2012 : il multiplie les appels du pied vers l'Algérie

François Hollande bénéficie même "d'une belle cote" de l’autre côté de la Méditerranée, où il est "bien perçu", se félicite Kader Arif. C'est le fruit d'un travail de longue haleine qu'il a su faire fructifier comme candidat en 2012. En avril, avant même son élection, une délégation socialiste, composée notamment d'Elisabeth Guigou, Benoît Hamon et Pouria Amirshahi, s’est rendue en Algérie pour convaincre les derniers indécis parmi les binationaux, mais surtout préparer le terrain au futur président.

François Hollande n’a pas lésiné sur les appels du pied. Il a d'abord annoncé, pendant la campagne, qu’il reconnaîtrait la répression sanglante de la manifestation d'Algériens à Paris le 17 octobre 1961, et c'est ce qu'il a fait une fois élu. Il devrait d'ailleurs continuer sur la même voie lors de sa visite. Il se rendra notamment sur la place Maurice-Audin, du nom d'un militant communiste arrêté par la police française en 1957 à Alger, officiellement "évadé" lors de son transfert en prison, mais dont on n'a jamais retrouvé la trace après son arrestation.

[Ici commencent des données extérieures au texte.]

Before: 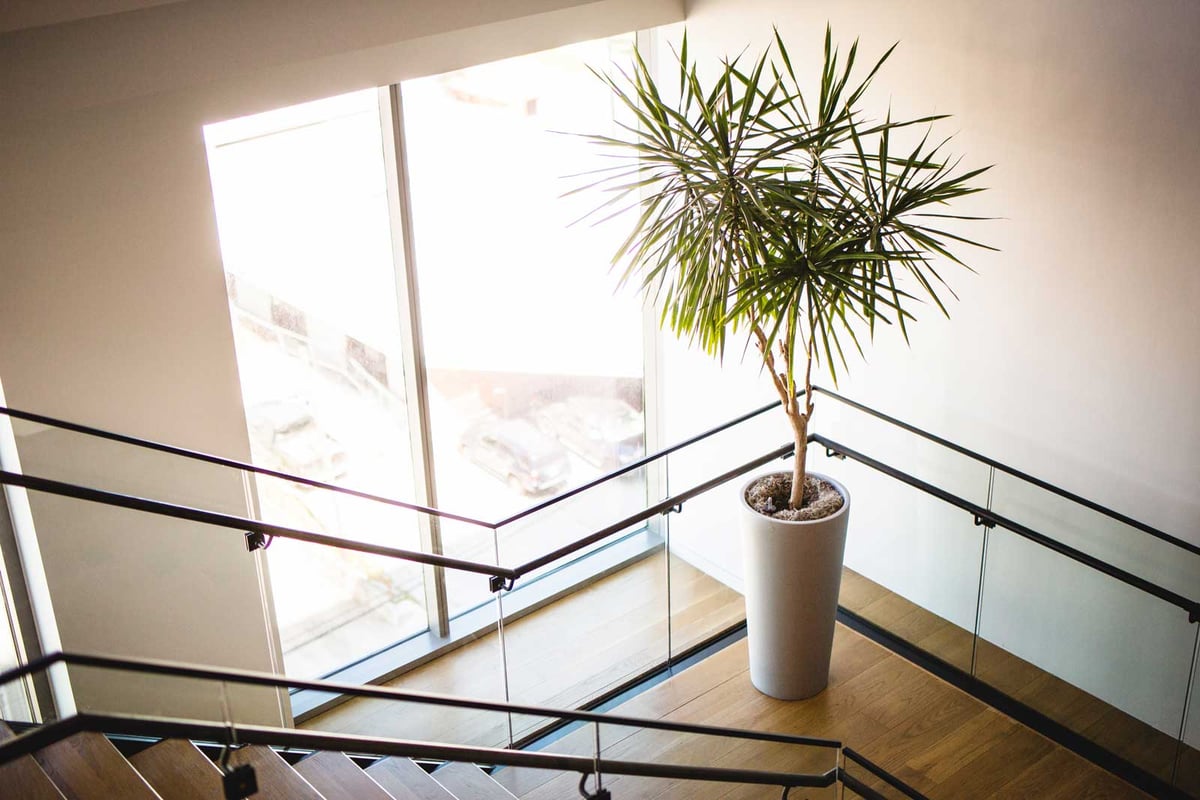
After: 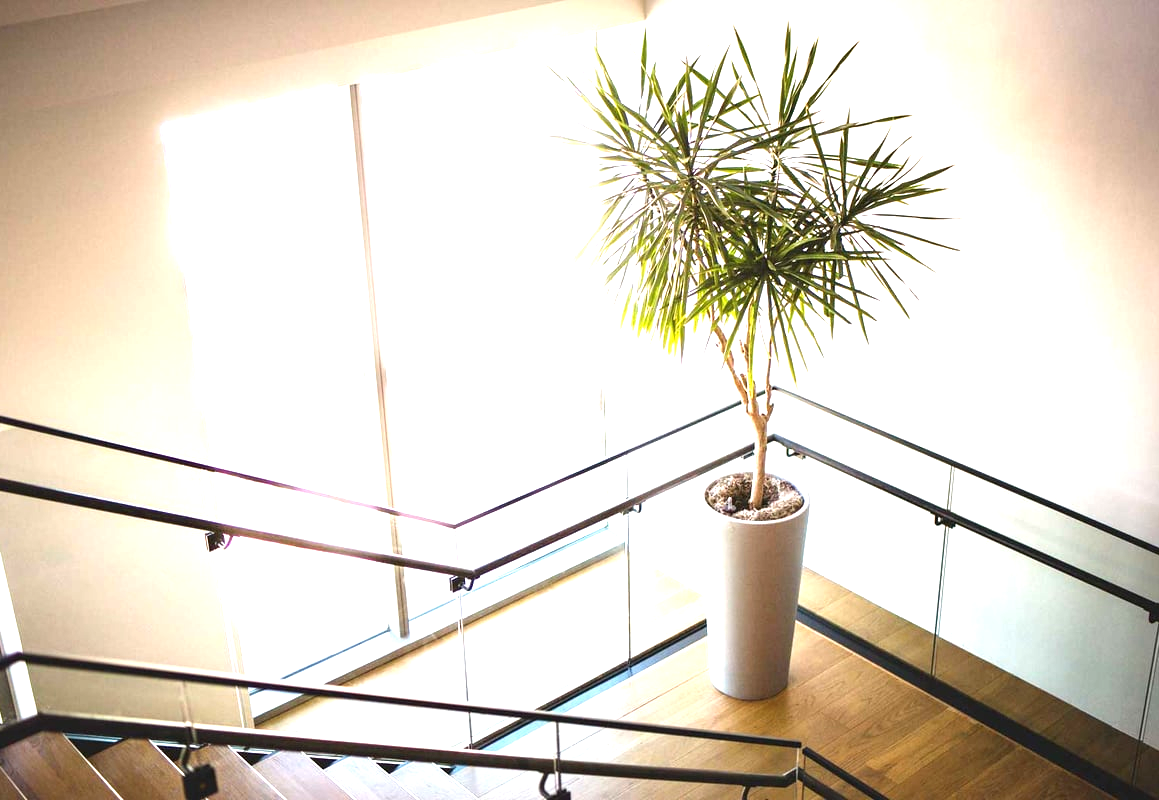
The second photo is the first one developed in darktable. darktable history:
exposure: black level correction 0, exposure 1.199 EV, compensate exposure bias true, compensate highlight preservation false
crop and rotate: left 3.413%
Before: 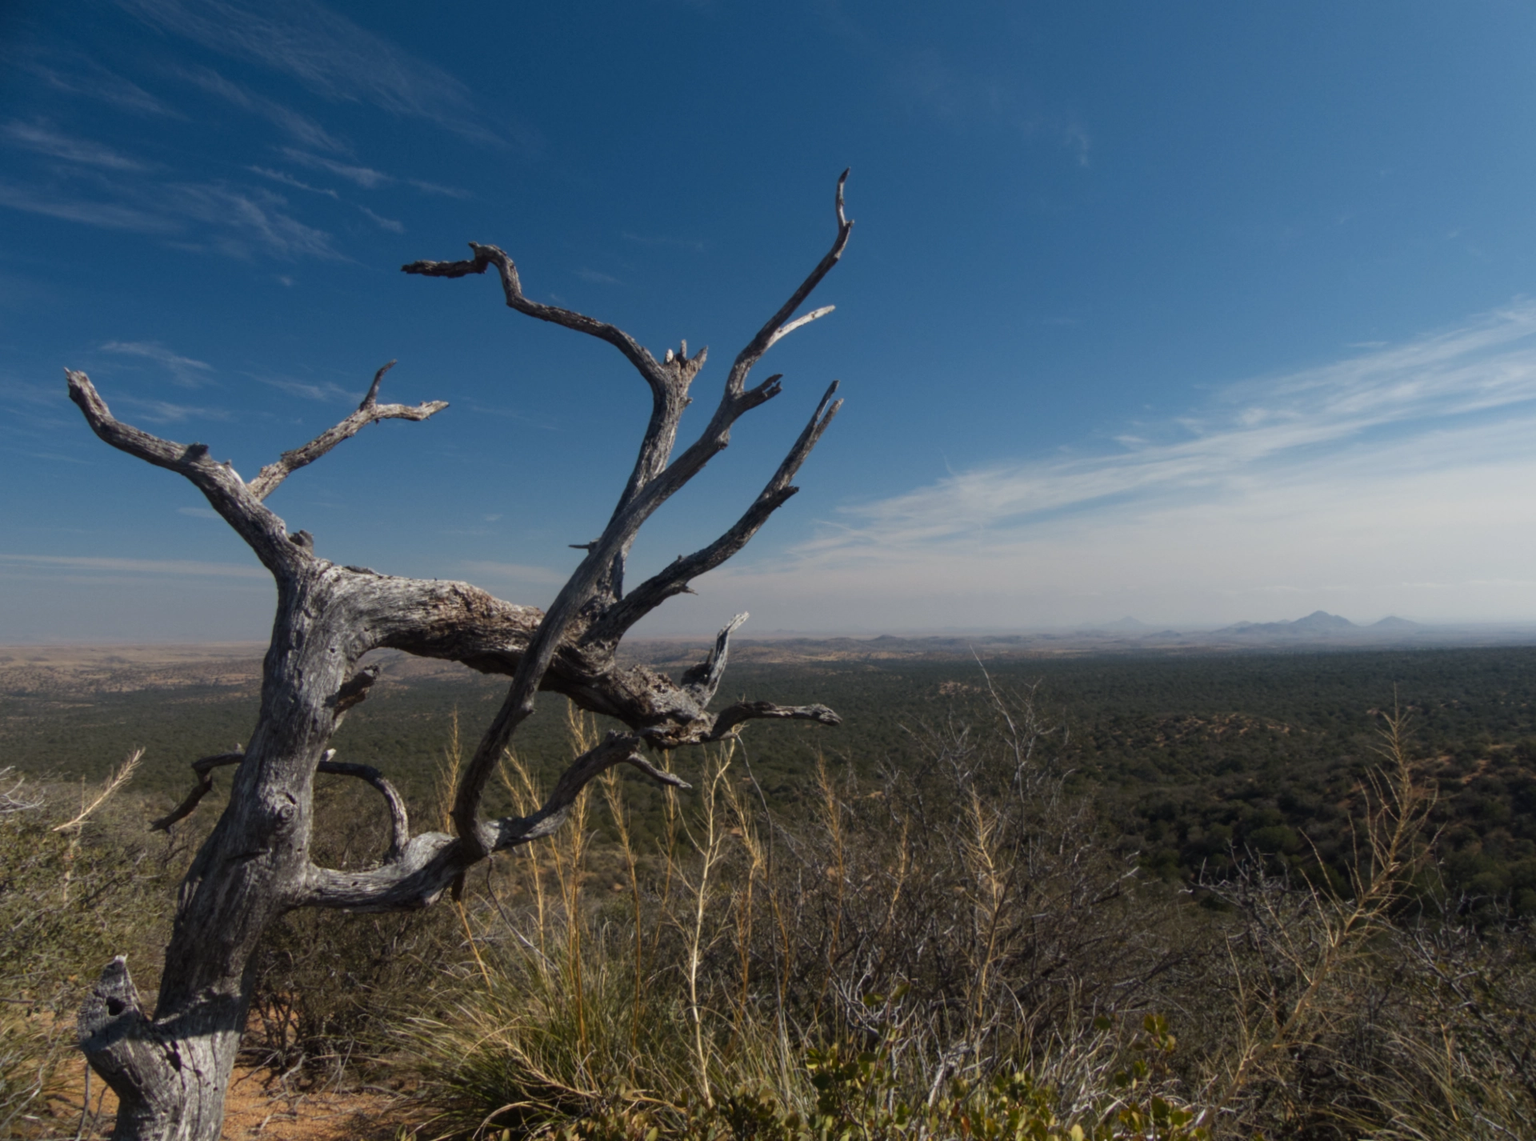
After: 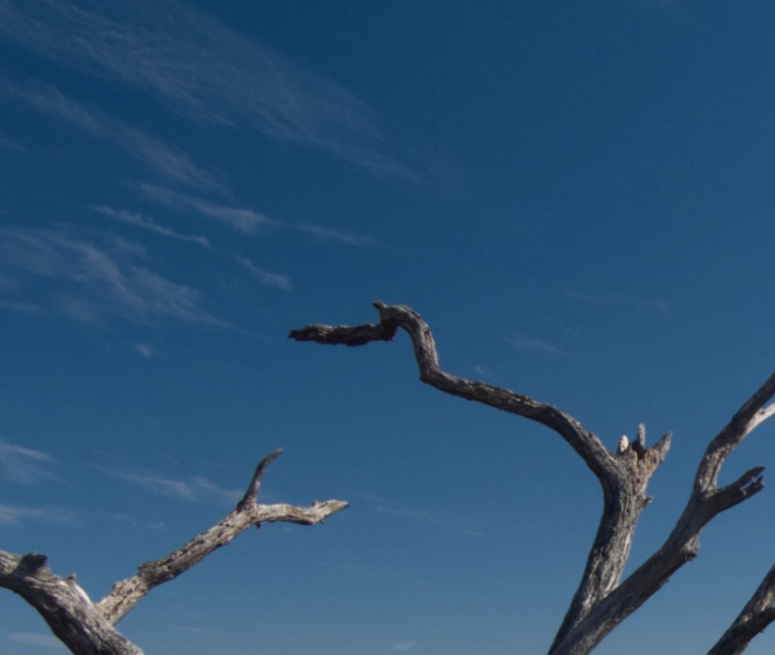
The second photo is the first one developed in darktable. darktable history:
crop and rotate: left 11.134%, top 0.113%, right 48.459%, bottom 53.888%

Le député socialiste Razzy Hammadi s'attend à "une normalisation définitive de la relation décomplexée", entre les deux pays. Une attitude rendue possible car "il est le premier président de la République qui n'a pas connu la guerre d'Algérie, sans être sous la pression de nostalgiques de l'Algérie française", estime le député. Hollande est même entouré de nombreux "fans" de l'Algérie, notamment Kader Arif, son conseiller Faouzi Lamdaoui, mais aussi Arnaud Montebourg et Stéphane Le Foll.

2012 : Bouteflika prêt pour un "partenariat d'exception" 

Après tant d'efforts, les propositions de François Hollande ont rencontré un écho favorable de l'autre côté de la Méditerranée, où la politique française est suivie avec une grande attention. Cinquante-trois minutes après la proclamation officielle de la victoire de François Hollande, le président Abdelaziz Bouteflika se disait d'ailleurs prêt à construire un "partenariat d'exception".

Une petite revanche sur le sort. En 2010, le même Abdelaziz Bouteflika l'avait boudé et il avait fallu le talent de Faouzi Lamdaoui pour que François Hollande dégote un entretien avec le premier président algérien, Ahmed Ben Bella, et ainsi sauver ce déplacement destiné à lui bâtir une stature de chef d’Etat. Ben Bella l'avait reçu pendant une heure dans sa villa d’El Menzel. Une première. Jamais l’ancien chef de guerre du FLN n’avait rencontré un homme politique français depuis le coup d’Etat qui l’a renversé en 1965. "C'était un moment d'histoire", se souvient Kader Arif, aujourd'hui ministre des Anciens combattants, qui accompagnait François Hollande. A l'issue de l’entretien, Ben Bella lui avait glissé en clin d’œil : "Je porte toujours bonheur à ceux qui me visitent".